Task to carry out:
Transcribe each entry exactly as it appears, leaving out any picture it holds.

*** Opening Records shown ***

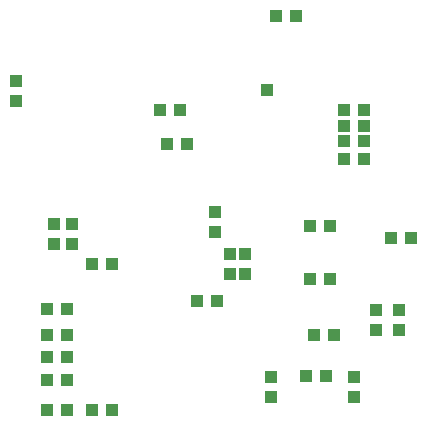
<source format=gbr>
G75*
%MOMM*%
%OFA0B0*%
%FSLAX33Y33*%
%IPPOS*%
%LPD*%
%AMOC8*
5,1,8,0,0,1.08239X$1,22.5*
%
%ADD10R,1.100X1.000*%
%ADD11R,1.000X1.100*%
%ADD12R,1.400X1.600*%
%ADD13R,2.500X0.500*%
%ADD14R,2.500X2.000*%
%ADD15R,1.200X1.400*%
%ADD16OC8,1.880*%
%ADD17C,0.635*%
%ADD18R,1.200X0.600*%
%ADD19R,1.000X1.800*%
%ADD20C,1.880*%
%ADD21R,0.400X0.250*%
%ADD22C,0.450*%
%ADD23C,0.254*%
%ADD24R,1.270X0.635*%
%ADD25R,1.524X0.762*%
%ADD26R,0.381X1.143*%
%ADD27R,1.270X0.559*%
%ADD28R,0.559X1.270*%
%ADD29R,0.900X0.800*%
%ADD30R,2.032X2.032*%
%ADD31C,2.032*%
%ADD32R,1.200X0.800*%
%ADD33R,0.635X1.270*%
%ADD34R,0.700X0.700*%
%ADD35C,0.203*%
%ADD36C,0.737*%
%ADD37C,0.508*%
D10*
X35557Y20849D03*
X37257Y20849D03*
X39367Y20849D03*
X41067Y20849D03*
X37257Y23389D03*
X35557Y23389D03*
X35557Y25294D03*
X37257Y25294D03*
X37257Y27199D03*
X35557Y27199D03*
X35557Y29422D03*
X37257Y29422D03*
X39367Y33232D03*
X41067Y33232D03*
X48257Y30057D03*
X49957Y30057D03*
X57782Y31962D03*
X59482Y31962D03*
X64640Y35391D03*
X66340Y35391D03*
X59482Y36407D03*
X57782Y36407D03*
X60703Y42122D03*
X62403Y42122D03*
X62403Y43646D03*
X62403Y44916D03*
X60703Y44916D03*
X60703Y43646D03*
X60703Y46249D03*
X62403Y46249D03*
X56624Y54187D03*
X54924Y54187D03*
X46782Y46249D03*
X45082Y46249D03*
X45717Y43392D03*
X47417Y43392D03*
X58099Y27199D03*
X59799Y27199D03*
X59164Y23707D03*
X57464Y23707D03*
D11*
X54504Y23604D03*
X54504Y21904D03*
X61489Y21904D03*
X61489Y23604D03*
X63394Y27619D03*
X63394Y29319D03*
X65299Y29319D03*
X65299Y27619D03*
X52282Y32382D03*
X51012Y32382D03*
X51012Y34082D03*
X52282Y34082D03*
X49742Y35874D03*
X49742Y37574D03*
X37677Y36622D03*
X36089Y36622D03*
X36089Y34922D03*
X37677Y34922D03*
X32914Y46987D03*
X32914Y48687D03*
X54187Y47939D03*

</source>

*** Closing Records shown ***

Answer to the problem:
<source format=gbr>
G75*
%MOMM*%
%OFA0B0*%
%FSLAX33Y33*%
%IPPOS*%
%LPD*%
%AMOC8*
5,1,8,0,0,1.08239X$1,22.5*
%
%ADD10R,1.100X1.000*%
%ADD11R,1.000X1.100*%
%ADD12R,1.400X1.600*%
%ADD13R,2.500X0.500*%
%ADD14R,2.500X2.000*%
%ADD15R,1.200X1.400*%
%ADD16OC8,1.880*%
%ADD17C,0.635*%
%ADD18R,1.200X0.600*%
%ADD19R,1.000X1.800*%
%ADD20C,1.880*%
%ADD21R,0.400X0.250*%
%ADD22C,0.450*%
%ADD23C,0.254*%
%ADD24R,1.270X0.635*%
%ADD25R,1.524X0.762*%
%ADD26R,0.381X1.143*%
%ADD27R,1.270X0.559*%
%ADD28R,0.559X1.270*%
%ADD29R,0.900X0.800*%
%ADD30R,2.032X2.032*%
%ADD31C,2.032*%
%ADD32R,1.200X0.800*%
%ADD33R,0.635X1.270*%
%ADD34R,0.700X0.700*%
%ADD35C,0.203*%
%ADD36C,0.737*%
%ADD37C,0.508*%
D10*
X35557Y20849D03*
X37257Y20849D03*
X39367Y20849D03*
X41067Y20849D03*
X37257Y23389D03*
X35557Y23389D03*
X35557Y25294D03*
X37257Y25294D03*
X37257Y27199D03*
X35557Y27199D03*
X35557Y29422D03*
X37257Y29422D03*
X39367Y33232D03*
X41067Y33232D03*
X48257Y30057D03*
X49957Y30057D03*
X57782Y31962D03*
X59482Y31962D03*
X64640Y35391D03*
X66340Y35391D03*
X59482Y36407D03*
X57782Y36407D03*
X60703Y42122D03*
X62403Y42122D03*
X62403Y43646D03*
X62403Y44916D03*
X60703Y44916D03*
X60703Y43646D03*
X60703Y46249D03*
X62403Y46249D03*
X56624Y54187D03*
X54924Y54187D03*
X46782Y46249D03*
X45082Y46249D03*
X45717Y43392D03*
X47417Y43392D03*
X58099Y27199D03*
X59799Y27199D03*
X59164Y23707D03*
X57464Y23707D03*
D11*
X54504Y23604D03*
X54504Y21904D03*
X61489Y21904D03*
X61489Y23604D03*
X63394Y27619D03*
X63394Y29319D03*
X65299Y29319D03*
X65299Y27619D03*
X52282Y32382D03*
X51012Y32382D03*
X51012Y34082D03*
X52282Y34082D03*
X49742Y35874D03*
X49742Y37574D03*
X37677Y36622D03*
X36089Y36622D03*
X36089Y34922D03*
X37677Y34922D03*
X32914Y46987D03*
X32914Y48687D03*
X54187Y47939D03*

</source>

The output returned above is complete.